Deutsch-Ukrainisches Wirtschaftsforum mit Scholz und Schmyhal
Bei der Veranstaltung mit Spitzenvertretern beider Länder geht es an diesem Montag um den Wiederaufbau der Ukraine. Die Konferenz findet auf Initiative des Ostausschusses sowie des Deutschen Industrie- und Handelskammertags und der Deutsch-Ukrainischen Industrie- und Handelskammer statt.
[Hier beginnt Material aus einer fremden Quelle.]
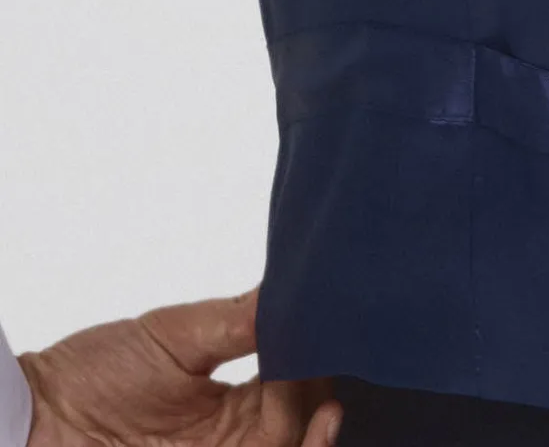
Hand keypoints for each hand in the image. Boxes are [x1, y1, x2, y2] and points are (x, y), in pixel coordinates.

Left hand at [17, 289, 341, 446]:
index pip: (295, 383)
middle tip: (337, 374)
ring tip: (327, 410)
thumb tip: (297, 289)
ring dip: (316, 435)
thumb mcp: (177, 334)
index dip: (318, 364)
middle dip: (324, 401)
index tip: (335, 335)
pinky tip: (310, 429)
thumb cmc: (97, 371)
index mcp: (235, 398)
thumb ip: (240, 319)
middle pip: (301, 422)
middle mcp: (236, 435)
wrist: (39, 420)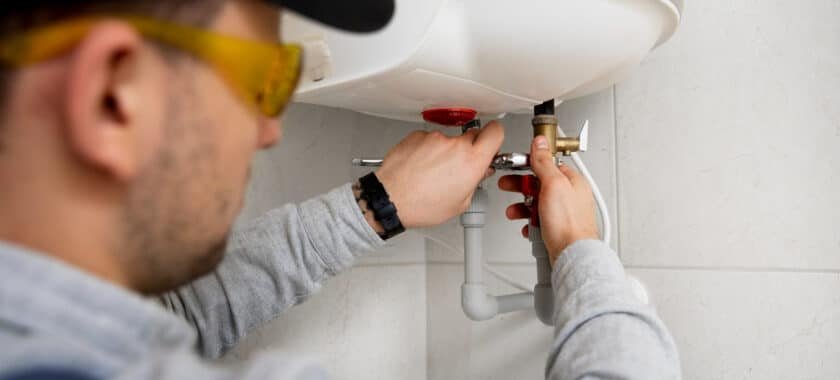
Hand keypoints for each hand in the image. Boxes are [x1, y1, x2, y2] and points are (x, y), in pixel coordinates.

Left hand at [375, 121, 503, 227]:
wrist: (390, 199)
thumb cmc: (421, 205)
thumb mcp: (460, 203)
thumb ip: (475, 182)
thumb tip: (479, 172)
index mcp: (472, 161)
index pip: (496, 132)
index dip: (495, 136)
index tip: (492, 142)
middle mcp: (455, 145)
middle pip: (473, 135)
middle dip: (470, 148)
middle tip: (460, 165)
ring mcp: (435, 138)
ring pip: (449, 140)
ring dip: (445, 151)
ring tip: (433, 172)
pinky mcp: (418, 135)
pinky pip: (429, 139)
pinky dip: (427, 150)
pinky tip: (421, 167)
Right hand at [498, 135, 598, 263]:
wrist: (572, 256)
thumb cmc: (569, 224)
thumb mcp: (553, 185)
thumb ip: (544, 162)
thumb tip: (540, 142)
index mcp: (572, 181)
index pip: (548, 165)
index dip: (529, 164)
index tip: (515, 166)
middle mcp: (570, 196)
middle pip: (540, 184)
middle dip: (522, 187)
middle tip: (508, 186)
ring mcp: (564, 214)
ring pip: (537, 204)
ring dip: (523, 207)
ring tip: (514, 212)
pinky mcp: (557, 229)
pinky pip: (539, 221)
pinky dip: (530, 223)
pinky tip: (528, 226)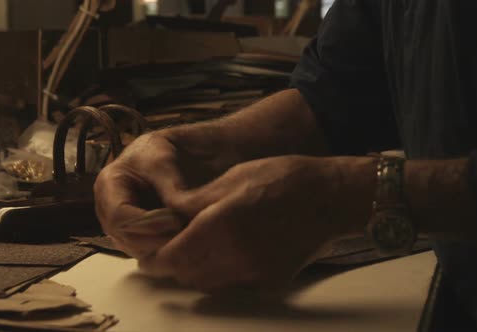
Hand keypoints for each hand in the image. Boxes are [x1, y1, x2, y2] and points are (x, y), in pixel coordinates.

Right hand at [94, 130, 232, 257]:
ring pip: (137, 249)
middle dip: (156, 240)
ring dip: (162, 248)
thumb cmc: (165, 151)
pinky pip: (148, 251)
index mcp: (108, 184)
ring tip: (188, 239)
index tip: (177, 222)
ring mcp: (120, 225)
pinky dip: (165, 249)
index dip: (147, 224)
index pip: (119, 216)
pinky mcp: (137, 236)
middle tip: (186, 236)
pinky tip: (184, 243)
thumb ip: (170, 187)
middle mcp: (108, 209)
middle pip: (126, 238)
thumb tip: (176, 218)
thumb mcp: (165, 160)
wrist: (175, 153)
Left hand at [136, 156, 375, 291]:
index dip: (154, 256)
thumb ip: (195, 202)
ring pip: (206, 283)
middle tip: (166, 247)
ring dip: (192, 270)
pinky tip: (224, 253)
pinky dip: (219, 274)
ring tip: (192, 248)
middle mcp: (237, 256)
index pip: (172, 256)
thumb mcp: (233, 178)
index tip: (145, 251)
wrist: (331, 198)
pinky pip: (231, 285)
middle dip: (171, 263)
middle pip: (186, 274)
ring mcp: (256, 273)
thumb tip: (168, 215)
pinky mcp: (270, 281)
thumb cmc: (284, 178)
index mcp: (222, 225)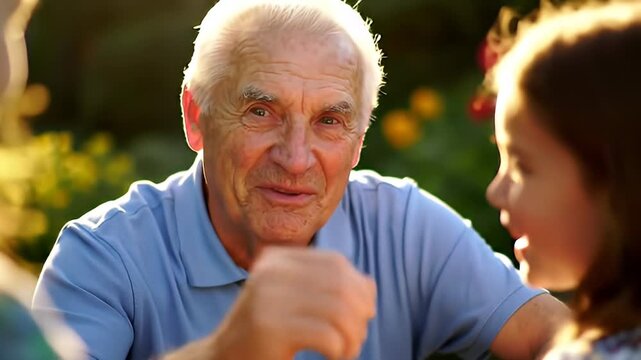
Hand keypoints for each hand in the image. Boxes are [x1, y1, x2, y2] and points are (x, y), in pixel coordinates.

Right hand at [212, 247, 376, 359]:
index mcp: (277, 259)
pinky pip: (328, 336)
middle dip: (360, 313)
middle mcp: (270, 272)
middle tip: (357, 337)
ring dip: (353, 336)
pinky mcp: (269, 329)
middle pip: (340, 285)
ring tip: (348, 351)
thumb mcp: (294, 300)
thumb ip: (327, 286)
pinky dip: (340, 351)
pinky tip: (335, 359)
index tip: (364, 313)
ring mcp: (267, 299)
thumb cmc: (267, 332)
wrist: (224, 359)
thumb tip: (369, 285)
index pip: (335, 263)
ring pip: (338, 311)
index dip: (359, 287)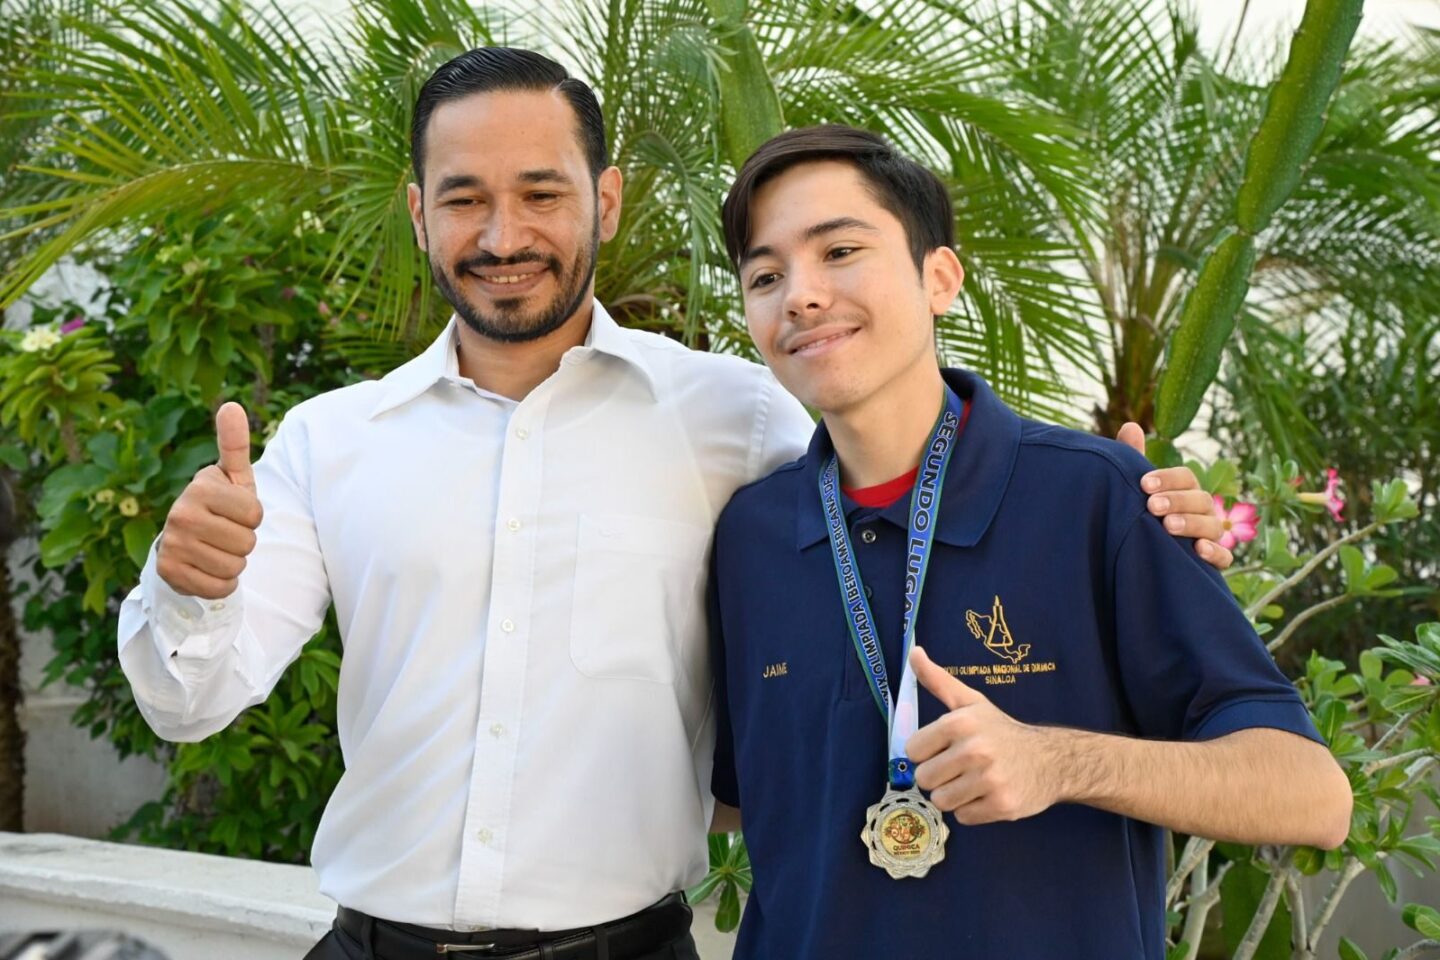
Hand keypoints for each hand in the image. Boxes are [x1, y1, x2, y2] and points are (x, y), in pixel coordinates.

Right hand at [156, 402, 262, 598]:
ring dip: (233, 563)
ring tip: (215, 549)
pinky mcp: (169, 573)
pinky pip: (220, 588)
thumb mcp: (231, 477)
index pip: (255, 514)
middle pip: (247, 543)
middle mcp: (180, 513)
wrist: (186, 542)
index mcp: (200, 487)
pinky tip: (206, 569)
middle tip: (224, 533)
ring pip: (234, 567)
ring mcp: (172, 544)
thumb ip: (235, 444)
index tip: (235, 512)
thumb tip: (231, 405)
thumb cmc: (220, 506)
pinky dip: (221, 584)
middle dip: (244, 542)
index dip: (253, 517)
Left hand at [904, 646, 1063, 824]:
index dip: (926, 752)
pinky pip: (963, 817)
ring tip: (972, 781)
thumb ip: (937, 680)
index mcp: (960, 723)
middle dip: (938, 776)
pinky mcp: (1002, 806)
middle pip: (924, 779)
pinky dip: (972, 810)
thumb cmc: (1000, 730)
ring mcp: (990, 780)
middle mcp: (975, 750)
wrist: (1050, 760)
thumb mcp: (970, 702)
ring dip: (953, 795)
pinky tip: (987, 794)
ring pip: (941, 801)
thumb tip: (913, 652)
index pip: (913, 750)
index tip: (943, 748)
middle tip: (958, 768)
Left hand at [1115, 422, 1231, 569]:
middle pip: (1201, 499)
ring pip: (1212, 526)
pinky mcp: (1211, 563)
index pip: (1186, 478)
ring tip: (1167, 526)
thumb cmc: (1138, 515)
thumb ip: (1133, 459)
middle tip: (1152, 506)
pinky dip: (1215, 553)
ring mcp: (1209, 536)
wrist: (1138, 556)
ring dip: (1191, 524)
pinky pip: (1225, 557)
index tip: (1144, 485)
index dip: (1168, 478)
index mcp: (1184, 490)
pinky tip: (1198, 550)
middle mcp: (1201, 511)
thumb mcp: (1134, 489)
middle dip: (1177, 501)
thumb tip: (1131, 425)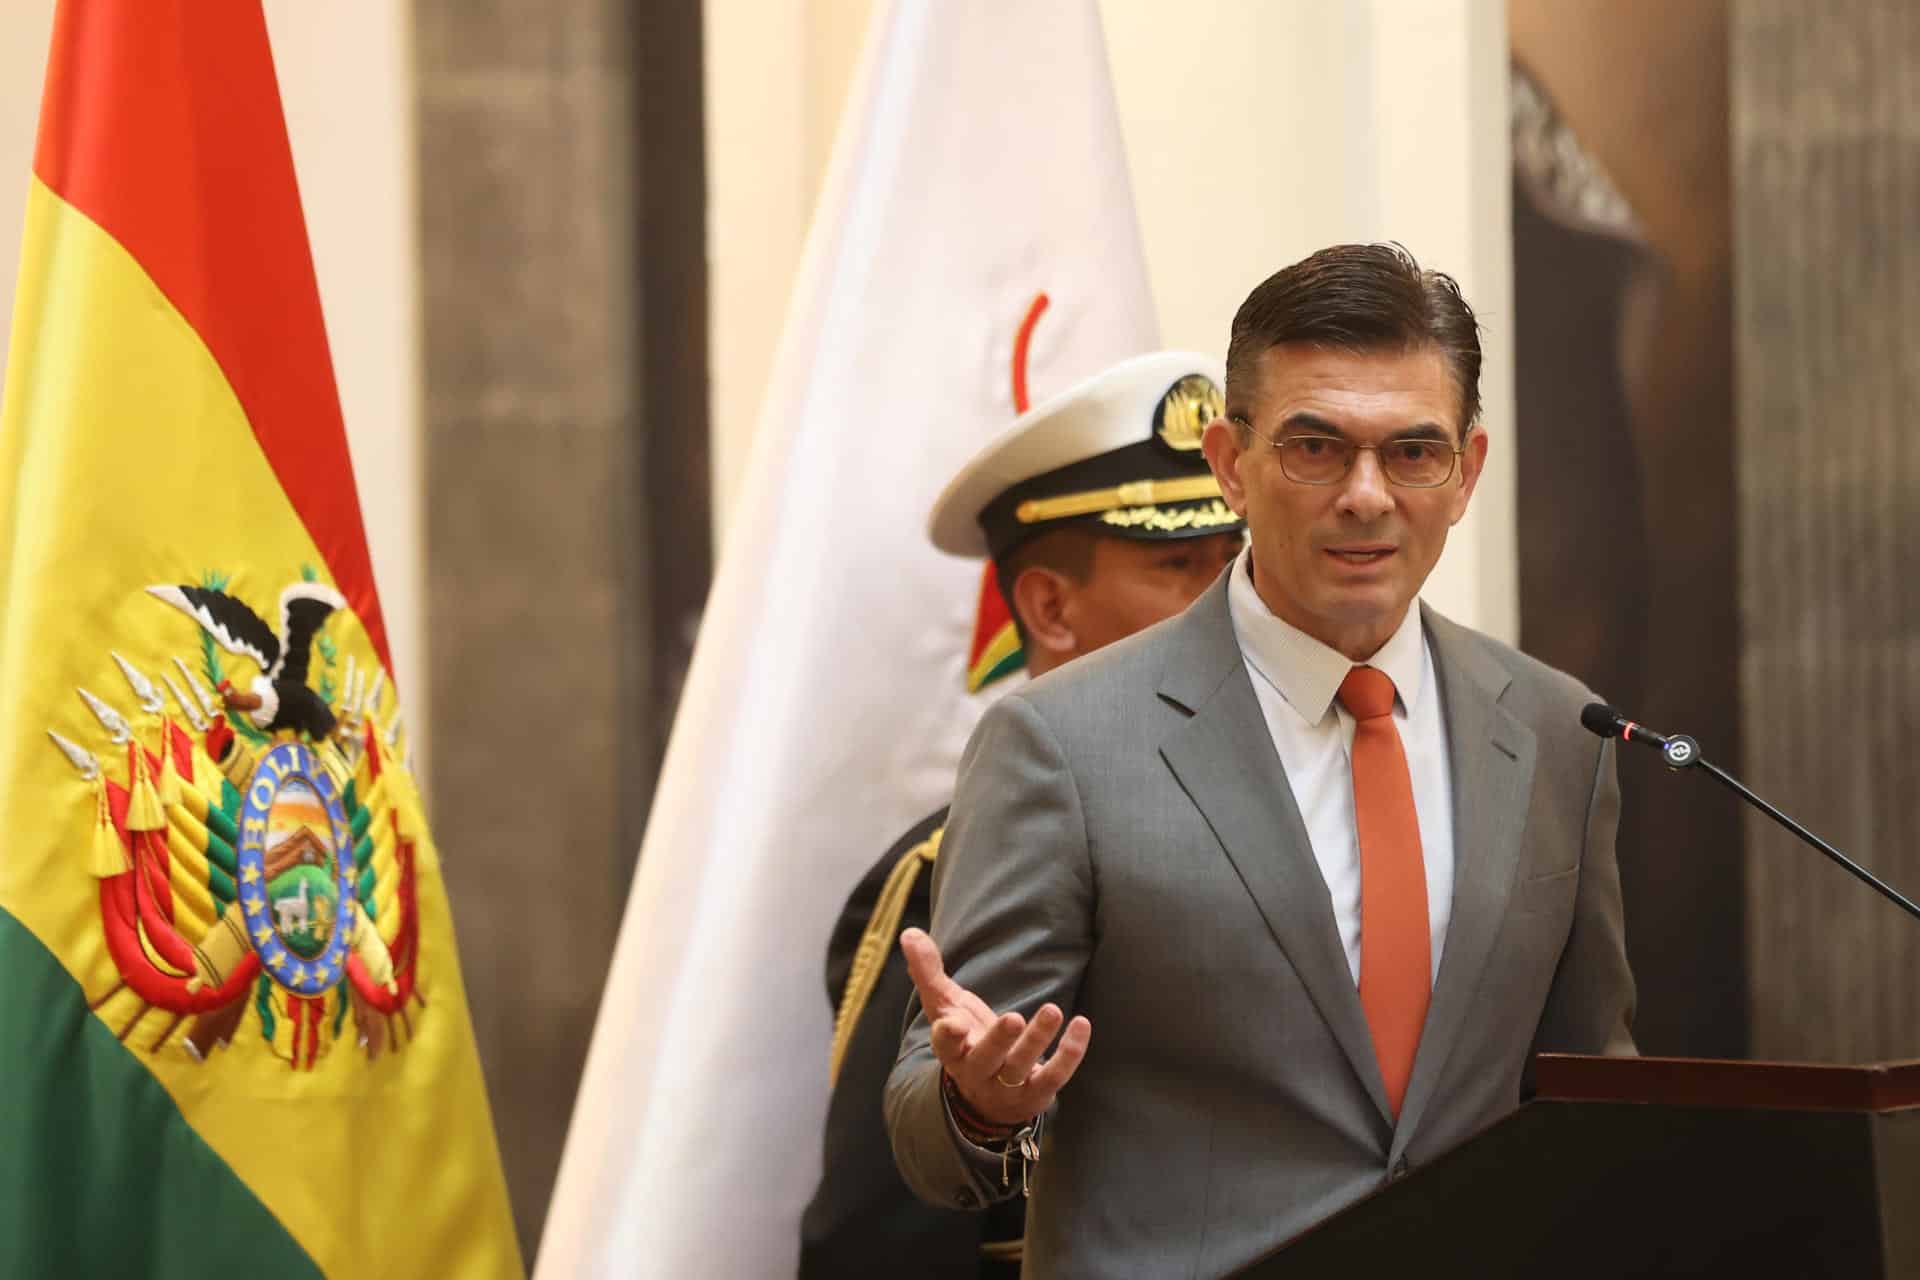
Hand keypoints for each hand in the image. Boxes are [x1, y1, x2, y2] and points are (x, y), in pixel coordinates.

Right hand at [900, 926, 1091, 1129]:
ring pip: (1021, 1067)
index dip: (949, 1036)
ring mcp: (1007, 1088)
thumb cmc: (965, 1040)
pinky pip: (1055, 1076)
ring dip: (1037, 1039)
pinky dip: (1070, 1053)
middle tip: (1013, 1018)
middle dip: (999, 1040)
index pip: (945, 1045)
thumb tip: (909, 933)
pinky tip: (1081, 1024)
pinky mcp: (1036, 1094)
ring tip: (1052, 1010)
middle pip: (986, 1059)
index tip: (952, 1025)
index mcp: (952, 1051)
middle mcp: (977, 1073)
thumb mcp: (945, 1006)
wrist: (987, 1097)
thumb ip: (928, 972)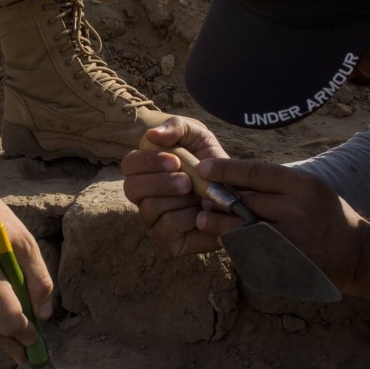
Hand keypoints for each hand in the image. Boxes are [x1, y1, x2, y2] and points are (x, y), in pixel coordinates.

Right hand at [120, 115, 230, 257]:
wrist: (239, 193)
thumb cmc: (213, 162)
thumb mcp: (199, 137)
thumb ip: (177, 127)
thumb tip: (153, 135)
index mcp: (146, 169)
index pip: (130, 164)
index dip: (147, 162)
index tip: (175, 160)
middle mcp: (144, 196)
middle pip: (132, 188)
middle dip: (160, 183)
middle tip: (187, 182)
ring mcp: (154, 219)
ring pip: (150, 209)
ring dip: (177, 200)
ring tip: (198, 196)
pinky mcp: (168, 240)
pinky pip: (166, 229)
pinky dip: (186, 219)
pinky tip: (201, 214)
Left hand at [201, 157, 369, 307]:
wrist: (354, 254)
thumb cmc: (327, 215)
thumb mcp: (310, 189)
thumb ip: (276, 184)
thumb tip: (231, 179)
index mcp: (304, 186)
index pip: (255, 173)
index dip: (225, 169)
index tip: (204, 168)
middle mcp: (296, 211)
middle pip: (244, 201)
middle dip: (219, 200)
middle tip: (202, 199)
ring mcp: (289, 240)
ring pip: (239, 228)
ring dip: (218, 224)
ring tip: (205, 219)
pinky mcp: (283, 263)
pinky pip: (247, 251)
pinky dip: (233, 244)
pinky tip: (228, 240)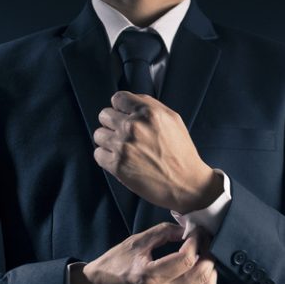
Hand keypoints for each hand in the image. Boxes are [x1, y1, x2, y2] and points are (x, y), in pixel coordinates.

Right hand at [70, 222, 217, 283]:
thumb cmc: (111, 266)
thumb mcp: (134, 242)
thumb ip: (162, 233)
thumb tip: (185, 230)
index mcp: (150, 275)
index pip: (187, 259)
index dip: (197, 241)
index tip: (195, 230)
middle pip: (202, 275)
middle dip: (209, 253)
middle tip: (203, 240)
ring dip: (210, 269)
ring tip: (203, 253)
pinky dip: (204, 280)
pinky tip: (197, 266)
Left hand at [93, 91, 222, 213]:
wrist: (186, 184)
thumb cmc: (181, 153)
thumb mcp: (173, 120)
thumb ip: (150, 105)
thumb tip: (129, 102)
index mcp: (148, 113)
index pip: (118, 99)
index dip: (120, 108)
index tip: (124, 117)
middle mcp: (133, 127)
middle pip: (104, 115)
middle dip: (113, 124)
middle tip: (125, 135)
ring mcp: (123, 146)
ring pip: (99, 135)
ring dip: (108, 141)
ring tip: (124, 149)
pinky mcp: (117, 165)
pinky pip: (98, 154)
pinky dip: (106, 157)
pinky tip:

Die Konferenz wird von Bundeskanzler Scholz und dem ukrainischen Ministerpräsidenten Denys Schmyhal eröffnet. Erwartet wird außerdem Bundeswirtschaftsminister Robert Habeck (Grüne). Aus der Ukraine werden mehrere Minister nach Berlin reisen oder online zugeschaltet, wie die Veranstalter bekanntgaben.
Treier: Handel bisher nur um zehn Prozent eingebrochen
Im Vorfeld des Treffens betonte der Außenwirtschafts-Experte des Deutschen Industrie- und Handelskammertags (DIHK), Volker Treier, dass die Politik erklären müsse, wie der Wiederaufbau der Ukraine finanziert werde. In der radioWelt bei Bayern 2 sagte Treier, wichtig seien Instrumente wie Bürgschaften oder Exportkreditversicherungen – "damit das Geld effizient und gerecht eingesetzt wird".
Der Handel mit der Ukraine ist nach Einschätzung von Treier trotz des Kriegs bisher nur um zehn Prozent eingebrochen. Die Ukraine selbst habe aber einen Produktionseinbruch von bis zu 40 Prozent. Das werde auch im nächsten Jahr so weitergehen. "Das heißt die Notwendigkeiten bei der Lieferung von Infrastruktur, die jetzt beschädigt wird, aber auch für notwendige Güter des täglichen Bedarfs, also Lebensmittel, Konsumgüter." Teilweise könne das jedoch von der Ukraine nicht mehr finanziert werden, sagte Treier vor dem heutigen deutsch-ukrainischen Wirtschaftsforum.
Russland attackiert ukrainische Kraftwerke
Unterdessen spitzt sich die Lage in der Ukraine immer weiter zu. Acht Monate nach Kriegsbeginn greift Russland mittlerweile gezielt Kraftwerke an. Die Zerstörung ist groß, landesweit kommt es zu Stromausfällen. Präsident Wolodymyr Selenskyj zufolge sind bereits rund 40 Prozent der ukrainischen Energieanlagen beschädigt. Für die Menschen in dem vom Krieg gezeichneten Land ist das angesichts des bevorstehenden Winters besorgniserregend. Um größeren Engpässen vorzubeugen, sind die Ukrainer zum Energiesparen aufgerufen.